The Secret to MLB’s Home Run Surge Lies Far More in the Ball, than the Bicep

Home Runs
The Associated Press

It’s often been said that if Major League Baseball hadn’t naturally experienced the conditions necessary for the home run explosion in 1998, they would have had to create them. The historic home run chase between Sammy Sosa and Mark McGwire, captivated the nation and made fans forget all about the wildly unpopular strike of 1994.

Then again, it’s often said that baseball did create the conditions necessary for the power surge in the summer of 1998, by turning a blind eye and a deaf ear to the rampant and obvious steroid abuse that was taking place in clubhouses throughout the league.

So how is it then? That over twenty years later, with the “steroid era” a supposed relic of baseball’s past, that some of baseball’s longest standing home run records are falling like dominoes?

Just last week, on their way to smashing the single-season franchise record for home runs, the Minnesota Twins broke the record for home runs hit by a team on the road. Cincinnati’s Aristedes Aquino hit a two-run shot against the Marlins, that set the rookie record for most home runs in a calendar month. Pete Alonso has become the Mets new single-season home run record holder, and there are four or five other players who may also ascend to that level. MLB hitters have broken the monthly home run record three different times this season, and are on pace to shatter the league’s single-season record.

How can this be, in baseball’s supposedly steroid-free utopia?

The answer lies a lot more with the pills inside a baseball, than it does with the injection inside a needle.

While there’s plenty of evidence to suggest that younger, powerful hitters are also leaving their mark on the game.
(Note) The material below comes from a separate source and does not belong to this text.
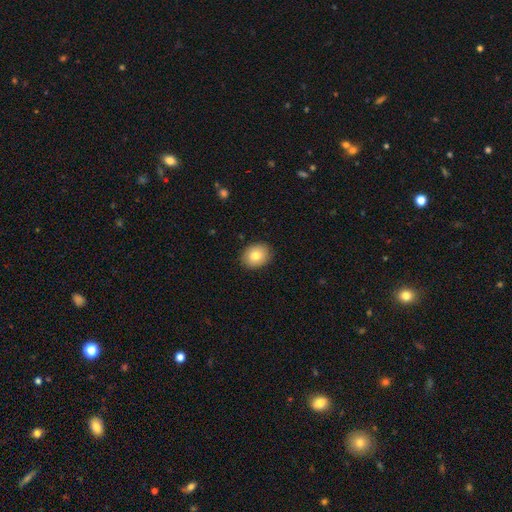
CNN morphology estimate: The model was most divided on "how rounded": round: 54%, in between: 45%, cigar-shaped: 1%. More confident: merging — none (88%); smooth or featured — smooth (80%).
One only needs to look at these numbers provided earlier this year by Sports Illustrated’s Tom Verducci, to see that the baseball itself is behaving differently than we’ve ever seen before.

Through July 4th, there were eight home runs hit at 90 MPH or less, versus only three in 2018. However, on balls hit hard, 450 feet or farther, the ball being used in 2019 greatly outperformed the 2018 ball. Through July 4th of this year, there were 100 home runs hit 450 feet or farther. In 2018, during the entire season, there were only 82 home runs hit that hard.

Not only that, fly balls hit at an exit velocity of 103 MPH, are 13 percent more likely to become home runs in 2019, than they were in 2018. In all of 2018, there were only 254 home runs hit at a 103 exit velocity. In 2019, there were 337 home runs hit at that velocity.

None of this is to take away from the skill of the modern hitter. Yes, MLB players have adjusted to the high four-seam fastball. Yes, MLB is currently fielding a whole generation of players schooled in an upward swing that happens to be timed perfectly to combat modern pitching.

However, whether it’s the centering of the pill inside the baseball, the slickness of the leather, or any other real or imagined change, the 2019 baseball is behaving far differently than its predecessors, and it’s leading to historic numbers of home runs.

What it hasn’t led to, unlike 1998, is monster ratings or attendance numbers for baseball.